En tant que plus petite communauté chrétienne, l'"Eglise domestique" est la cellule vivante de toute l'Eglise, et offre une vision de l'évangélisation et de la croissance spirituelle dans l'Eglise.

Nous appelons toutes les personnes responsables des programmes pastoraux à faire de la famille leur priorité, à établir l'objectif et les programmes pastoraux de chaque diocèse et paroisse autour de la famille. La famille n'apparaît pas simplement comme un sujet passif d'évangélisation et de préoccupation, mais comme un sujet actif, et même comme un agent, dans la mission du Christ dans son Eglise.

La famille a besoin de redécouvrir le sens de sa nature de "mystère". Une spiritualité plus profonde de la famille découle de la Parole de Dieu et de la Sainte Eucharistie. Nourries de la Parole, les familles sont attirées dans le Mystère pascal du sacrifice et du banquet du Christ. Là, l'amour généreux de Jésus, l'Epoux de l'Eglise, incite à l'amour nuptial et familial.

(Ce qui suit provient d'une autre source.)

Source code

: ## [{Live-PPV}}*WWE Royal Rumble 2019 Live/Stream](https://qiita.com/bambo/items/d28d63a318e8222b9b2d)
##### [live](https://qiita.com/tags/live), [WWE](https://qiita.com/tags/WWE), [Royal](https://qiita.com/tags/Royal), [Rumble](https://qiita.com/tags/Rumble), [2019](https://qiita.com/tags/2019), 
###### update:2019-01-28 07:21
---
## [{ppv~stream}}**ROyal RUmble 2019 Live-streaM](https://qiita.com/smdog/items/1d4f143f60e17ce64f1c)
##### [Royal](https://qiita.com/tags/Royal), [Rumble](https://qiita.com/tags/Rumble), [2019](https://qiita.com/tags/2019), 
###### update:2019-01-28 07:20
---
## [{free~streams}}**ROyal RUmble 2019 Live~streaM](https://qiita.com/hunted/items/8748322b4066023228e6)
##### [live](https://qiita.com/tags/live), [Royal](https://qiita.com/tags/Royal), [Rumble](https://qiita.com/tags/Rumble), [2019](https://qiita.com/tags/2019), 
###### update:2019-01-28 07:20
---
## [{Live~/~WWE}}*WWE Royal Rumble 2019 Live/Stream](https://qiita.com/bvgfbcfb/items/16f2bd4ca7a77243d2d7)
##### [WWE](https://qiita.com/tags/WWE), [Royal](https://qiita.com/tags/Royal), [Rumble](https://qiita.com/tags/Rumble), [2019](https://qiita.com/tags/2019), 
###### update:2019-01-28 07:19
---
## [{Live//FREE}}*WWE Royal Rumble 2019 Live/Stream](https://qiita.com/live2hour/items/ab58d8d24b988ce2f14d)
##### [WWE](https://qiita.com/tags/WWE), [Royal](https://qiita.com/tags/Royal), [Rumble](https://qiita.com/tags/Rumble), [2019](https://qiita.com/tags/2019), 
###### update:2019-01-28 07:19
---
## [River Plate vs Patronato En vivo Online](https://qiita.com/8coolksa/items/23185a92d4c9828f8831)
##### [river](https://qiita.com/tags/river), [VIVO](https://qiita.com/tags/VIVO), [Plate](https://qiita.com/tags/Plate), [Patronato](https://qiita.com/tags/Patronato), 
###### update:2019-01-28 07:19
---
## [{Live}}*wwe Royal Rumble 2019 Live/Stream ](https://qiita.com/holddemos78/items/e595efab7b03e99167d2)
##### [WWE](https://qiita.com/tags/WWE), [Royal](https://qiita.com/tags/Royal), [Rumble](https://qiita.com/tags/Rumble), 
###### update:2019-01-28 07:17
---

Nous reconnaissons et saluons le rôle joué par les nouveaux mouvements religieux, caractérisés par leur engagement à l'égard de la famille. Resplendissant du pouvoir de l'Esprit Saint, avec leurs spiritualités caractéristiques, les mouvements peuvent nous montrer la façon d'évangéliser dans et à travers la famille.

La famille catholique s'étend aux autres chrétiens et aux membres d'autres religions. L'unité de la famille peut inspirer l'itinéraire oecuménique de l'unité chrétienne et du dialogue interreligieux. Nous réaffirmons la nécessité d'une coopération plus concrète entre les chrétiens et les personnes de bonne volonté pour répondre aux défis auxquels doivent faire face toutes les familles. Nous avons été honorés par la présence de représentants d'autres Eglises et communautés ecclésiales qui ont pris part à cette Rencontre mondiale, partageant avec nous la même vision de la famille chrétienne en tant que messagère de la Bonne Nouvelle.

Enfin, nous remercions le Saint-Père, le Pape Jean-Paul II, pour sa direction et son encouragement. Nous remercions l'Archevêque de Manille, le Cardinal Jaime Sin, qui a accueilli chacun, ainsi que le Conseil pontifical pour la Famille et la Conférence épiscopale des Philippines, d'avoir organisé cette Rencontre.

En vivant dans l'unité et à travers un amour généreux, les familles chrétiennes reflètent Dieu, la Très Sainte Trinité. C'est dans une famille que le Fils s'est incarné dans notre monde, à travers le pouvoir de l'Esprit Saint. En contemplant ce mystère, nous confions toutes nos familles à la douce protection de Marie, Reine de la Famille, ainsi que de saint Joseph, son Epoux. Nous prions afin que la bonne nouvelle de Jésus-Christ, que transmettent les familles chrétiennes à travers leur témoignage et leur parole, puisse effacer la peur et apporter l'espérance dans ce monde.